Studio album by Jamie T
- Released: 29 January 2007
- Recorded: 2006
- Genres: British hip hop; indie rock; ska; rap rock; indie pop; folk punk; EDM;
- Length: 49:32
- Label: Virgin Records
- Producers: Jamie T, Ben Coupland

Jamie T chronology
|  | Panic Prevention (2007) | Sticks 'N' Stones (2009) |

= Panic Prevention =

Panic Prevention is the debut album by English indie rock singer-songwriter Jamie T, released in the United Kingdom on 29 January 2007. The album is so-called because of the panic attacks Jamie suffered as an adolescent. Most of the songs on the album deal with aspects of modern 'youth' culture in the UK (for example binge drinking), and as such has been strongly compared to the works of the Streets, Lily Allen and the Libertines.

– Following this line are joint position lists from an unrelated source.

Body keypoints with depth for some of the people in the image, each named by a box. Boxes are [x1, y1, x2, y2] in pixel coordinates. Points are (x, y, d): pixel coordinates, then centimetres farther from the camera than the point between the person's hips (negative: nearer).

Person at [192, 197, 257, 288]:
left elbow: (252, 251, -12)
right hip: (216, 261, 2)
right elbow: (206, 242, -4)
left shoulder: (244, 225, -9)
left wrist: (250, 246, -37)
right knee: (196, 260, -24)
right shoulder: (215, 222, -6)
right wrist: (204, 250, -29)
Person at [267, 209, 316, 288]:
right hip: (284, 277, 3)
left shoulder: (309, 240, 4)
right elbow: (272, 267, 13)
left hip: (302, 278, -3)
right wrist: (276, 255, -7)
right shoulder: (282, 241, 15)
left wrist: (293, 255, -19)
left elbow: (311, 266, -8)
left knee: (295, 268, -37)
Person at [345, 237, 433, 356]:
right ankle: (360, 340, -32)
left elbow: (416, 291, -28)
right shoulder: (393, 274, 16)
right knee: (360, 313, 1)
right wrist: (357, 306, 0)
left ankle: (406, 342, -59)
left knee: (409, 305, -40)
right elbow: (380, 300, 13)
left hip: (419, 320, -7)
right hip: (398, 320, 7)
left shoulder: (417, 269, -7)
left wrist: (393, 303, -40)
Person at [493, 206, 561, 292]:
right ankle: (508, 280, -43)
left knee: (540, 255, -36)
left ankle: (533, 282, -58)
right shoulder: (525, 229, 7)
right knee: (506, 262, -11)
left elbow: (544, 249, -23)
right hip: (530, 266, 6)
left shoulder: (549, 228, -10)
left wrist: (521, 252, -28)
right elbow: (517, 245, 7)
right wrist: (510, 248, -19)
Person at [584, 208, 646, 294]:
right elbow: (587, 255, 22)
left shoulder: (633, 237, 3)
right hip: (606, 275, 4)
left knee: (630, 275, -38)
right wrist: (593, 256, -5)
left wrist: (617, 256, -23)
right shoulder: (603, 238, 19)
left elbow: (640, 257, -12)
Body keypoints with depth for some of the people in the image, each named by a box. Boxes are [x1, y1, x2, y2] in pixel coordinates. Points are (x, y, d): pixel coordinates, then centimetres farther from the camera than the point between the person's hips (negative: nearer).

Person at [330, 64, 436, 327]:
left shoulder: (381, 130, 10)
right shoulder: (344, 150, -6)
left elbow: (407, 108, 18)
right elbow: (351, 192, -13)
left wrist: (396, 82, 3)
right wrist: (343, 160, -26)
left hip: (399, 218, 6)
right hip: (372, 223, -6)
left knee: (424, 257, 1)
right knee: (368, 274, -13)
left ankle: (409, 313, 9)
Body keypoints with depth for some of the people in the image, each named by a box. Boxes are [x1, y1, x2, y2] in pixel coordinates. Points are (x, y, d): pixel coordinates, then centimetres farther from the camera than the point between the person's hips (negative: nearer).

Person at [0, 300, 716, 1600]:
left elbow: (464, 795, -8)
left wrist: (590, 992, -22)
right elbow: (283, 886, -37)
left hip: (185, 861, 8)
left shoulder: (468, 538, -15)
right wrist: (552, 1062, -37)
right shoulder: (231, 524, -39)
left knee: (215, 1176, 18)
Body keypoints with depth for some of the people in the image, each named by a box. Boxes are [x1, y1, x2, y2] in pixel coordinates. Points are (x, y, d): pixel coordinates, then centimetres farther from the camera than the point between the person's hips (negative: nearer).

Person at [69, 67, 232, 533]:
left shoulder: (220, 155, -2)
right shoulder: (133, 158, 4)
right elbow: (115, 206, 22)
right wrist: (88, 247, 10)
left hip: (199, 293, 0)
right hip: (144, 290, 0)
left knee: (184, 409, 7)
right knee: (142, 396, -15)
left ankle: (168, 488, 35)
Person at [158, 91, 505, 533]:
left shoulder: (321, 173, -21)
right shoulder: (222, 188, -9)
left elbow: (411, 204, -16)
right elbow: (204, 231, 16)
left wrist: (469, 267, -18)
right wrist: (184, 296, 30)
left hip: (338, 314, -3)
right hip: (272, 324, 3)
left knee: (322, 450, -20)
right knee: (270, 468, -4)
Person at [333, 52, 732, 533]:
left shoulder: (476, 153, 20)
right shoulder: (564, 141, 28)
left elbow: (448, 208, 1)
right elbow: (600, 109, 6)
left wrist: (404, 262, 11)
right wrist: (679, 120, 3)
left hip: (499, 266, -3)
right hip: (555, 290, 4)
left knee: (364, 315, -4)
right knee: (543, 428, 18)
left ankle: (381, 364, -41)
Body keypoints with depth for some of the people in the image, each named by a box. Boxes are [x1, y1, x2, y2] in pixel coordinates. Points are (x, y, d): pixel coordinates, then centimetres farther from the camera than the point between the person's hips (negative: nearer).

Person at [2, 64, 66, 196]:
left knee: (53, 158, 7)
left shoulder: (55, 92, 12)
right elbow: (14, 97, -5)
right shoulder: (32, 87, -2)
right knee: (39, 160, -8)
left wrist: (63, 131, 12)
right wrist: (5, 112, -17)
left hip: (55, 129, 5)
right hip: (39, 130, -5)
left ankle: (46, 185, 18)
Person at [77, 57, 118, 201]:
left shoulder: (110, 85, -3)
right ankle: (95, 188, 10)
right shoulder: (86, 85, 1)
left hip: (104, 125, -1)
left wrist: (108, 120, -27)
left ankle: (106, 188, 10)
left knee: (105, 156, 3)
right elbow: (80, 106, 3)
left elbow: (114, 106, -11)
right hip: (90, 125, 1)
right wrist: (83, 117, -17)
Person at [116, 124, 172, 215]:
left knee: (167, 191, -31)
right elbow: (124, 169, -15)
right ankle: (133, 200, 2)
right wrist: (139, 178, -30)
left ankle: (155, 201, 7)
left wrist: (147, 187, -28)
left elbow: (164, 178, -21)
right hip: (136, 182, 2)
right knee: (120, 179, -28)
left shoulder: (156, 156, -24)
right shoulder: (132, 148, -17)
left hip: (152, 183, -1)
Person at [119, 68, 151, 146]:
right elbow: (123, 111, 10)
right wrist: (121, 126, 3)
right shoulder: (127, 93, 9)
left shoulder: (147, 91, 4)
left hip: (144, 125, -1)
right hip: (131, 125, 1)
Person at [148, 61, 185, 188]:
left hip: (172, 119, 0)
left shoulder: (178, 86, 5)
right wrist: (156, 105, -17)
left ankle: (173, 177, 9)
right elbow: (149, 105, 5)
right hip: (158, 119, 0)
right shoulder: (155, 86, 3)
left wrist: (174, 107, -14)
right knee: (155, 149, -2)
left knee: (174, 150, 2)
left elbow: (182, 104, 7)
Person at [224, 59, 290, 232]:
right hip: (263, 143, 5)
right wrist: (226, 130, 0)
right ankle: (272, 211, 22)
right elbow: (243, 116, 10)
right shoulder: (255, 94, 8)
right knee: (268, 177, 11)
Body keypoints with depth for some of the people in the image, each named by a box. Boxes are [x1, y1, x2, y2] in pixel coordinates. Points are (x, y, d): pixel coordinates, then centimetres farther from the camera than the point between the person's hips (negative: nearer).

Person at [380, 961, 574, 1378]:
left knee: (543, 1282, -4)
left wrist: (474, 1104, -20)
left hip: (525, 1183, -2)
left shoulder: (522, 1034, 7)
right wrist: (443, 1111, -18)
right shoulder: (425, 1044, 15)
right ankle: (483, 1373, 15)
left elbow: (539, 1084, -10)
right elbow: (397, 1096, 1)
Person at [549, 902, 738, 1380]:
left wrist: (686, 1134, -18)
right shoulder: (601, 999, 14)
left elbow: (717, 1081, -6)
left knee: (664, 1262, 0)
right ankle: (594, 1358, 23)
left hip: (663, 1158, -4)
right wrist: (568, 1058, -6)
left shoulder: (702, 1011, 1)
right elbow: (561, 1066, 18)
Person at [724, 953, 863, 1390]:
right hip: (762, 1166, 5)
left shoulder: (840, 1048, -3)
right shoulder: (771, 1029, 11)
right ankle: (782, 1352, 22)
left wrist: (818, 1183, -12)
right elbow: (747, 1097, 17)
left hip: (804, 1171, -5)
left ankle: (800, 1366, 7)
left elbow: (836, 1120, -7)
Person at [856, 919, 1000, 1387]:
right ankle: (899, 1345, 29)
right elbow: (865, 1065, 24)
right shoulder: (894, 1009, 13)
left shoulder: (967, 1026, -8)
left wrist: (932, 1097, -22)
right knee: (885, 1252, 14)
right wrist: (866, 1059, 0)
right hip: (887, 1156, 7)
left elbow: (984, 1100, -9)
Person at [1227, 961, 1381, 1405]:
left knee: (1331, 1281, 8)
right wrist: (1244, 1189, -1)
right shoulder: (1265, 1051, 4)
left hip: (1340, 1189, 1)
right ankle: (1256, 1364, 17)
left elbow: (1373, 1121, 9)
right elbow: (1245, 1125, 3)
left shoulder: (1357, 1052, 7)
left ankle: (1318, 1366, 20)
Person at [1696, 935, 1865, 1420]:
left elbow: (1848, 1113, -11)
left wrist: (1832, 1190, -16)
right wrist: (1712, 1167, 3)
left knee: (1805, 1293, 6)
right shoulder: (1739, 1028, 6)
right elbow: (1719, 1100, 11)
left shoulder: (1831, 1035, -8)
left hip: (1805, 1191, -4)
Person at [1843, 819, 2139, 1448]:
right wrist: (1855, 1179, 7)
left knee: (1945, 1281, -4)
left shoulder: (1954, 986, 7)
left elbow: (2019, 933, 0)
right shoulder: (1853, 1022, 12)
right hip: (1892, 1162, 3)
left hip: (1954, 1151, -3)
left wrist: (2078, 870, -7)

Three singles have been released from the album prior to its release: "Sheila", "If You Got the Money" and "Calm Down Dearest".

Professional ratings
Aggregate scores
| Source | Rating |
| Metacritic | 71/100 |
Review scores
| Source | Rating |
| AllMusic | Star |
| Alternative Press | Star |
| The Guardian | Star |
| NME | 8/10 |
| The Observer | Star |
| PopMatters | 8/10 |
| Q | Star |
| The Skinny | Star |
| Spin | Star |
| Uncut | Star |

==Track listing==
All songs written by Jamie T except where noted.
1. "Brand New Bass Guitar" – 2:08
2. "Salvador" (Jamie T/Ben 'Bones' Coupland) – 3:32
3. "Calm Down Dearest" – 4:41
4. "So Lonely Was the Ballad" - 3.50
5. "Back in the Game" – 2:29
6. "Operation" (Jamie T/Ben 'Bones' Coupland) – 5:48
7. "Sheila" (Jamie T/John Betjeman/Jim Parker) – 4:19
8. "Pacemaker" – 3:26
9. "Dry Off Your Cheeks" – 5:03
10. "Ike & Tina" – 3:39
11. "If You Got the Money" (Jamie T/Ian Lewis) – 4:04
12. "Alicia Quays" – 6:29
13. "Northern Line" (bonus track) - 3:45
14. "Down to the Subway" (bonus track) - 3:25
15. "Here's Ya Getaway" (bonus track) - 4:42

==Credits==
Performed by Jamie T except:
- Pacemaker
  - James Dring - drum programming
  - Alfie 'Larrikin' Ambrose - bass
  - Coz 'Larrikin' Kerrigan - drums
  - Jason Cox - additional keyboards
- Ike & Tina
  - James Dring - keyboards, drum programming
- If You Got The Money
  - James Dring - drum programming
  - Jason Cox - additional percussion, keyboards
  - Luis Felber - guitar
  - James Dunston - bass
  - Ceri Evans - keyboards
  - Ben Coupland - drums
- Northern Line (bonus track)
  - Jason Cox, James Dring - keyboards, drum programming

==Charts==

===Weekly charts===

Weekly chart performance for Panic Prevention
| Chart (2007) | Peak position |
|---|---|
| Australian Albums (ARIA) | 88 |
| French Albums (SNEP) | 182 |
| Irish Albums (IRMA) | 57 |
| Scottish Albums (Official Charts) | 4 |
| Swedish Albums (Sverigetopplistan) | 46 |
| UK Albums (Official Charts) | 4 |

===Year-end charts===

Year-end chart performance for Panic Prevention
| Chart (2007) | Position |
|---|---|
| UK Albums (OCC) | 100 |

==Sales and certifications==

| Region | Certification | Certified units/sales |
| United Kingdom (BPI) | Platinum | 300,000^{‡} |
^{‡} Sales+streaming figures based on certification alone.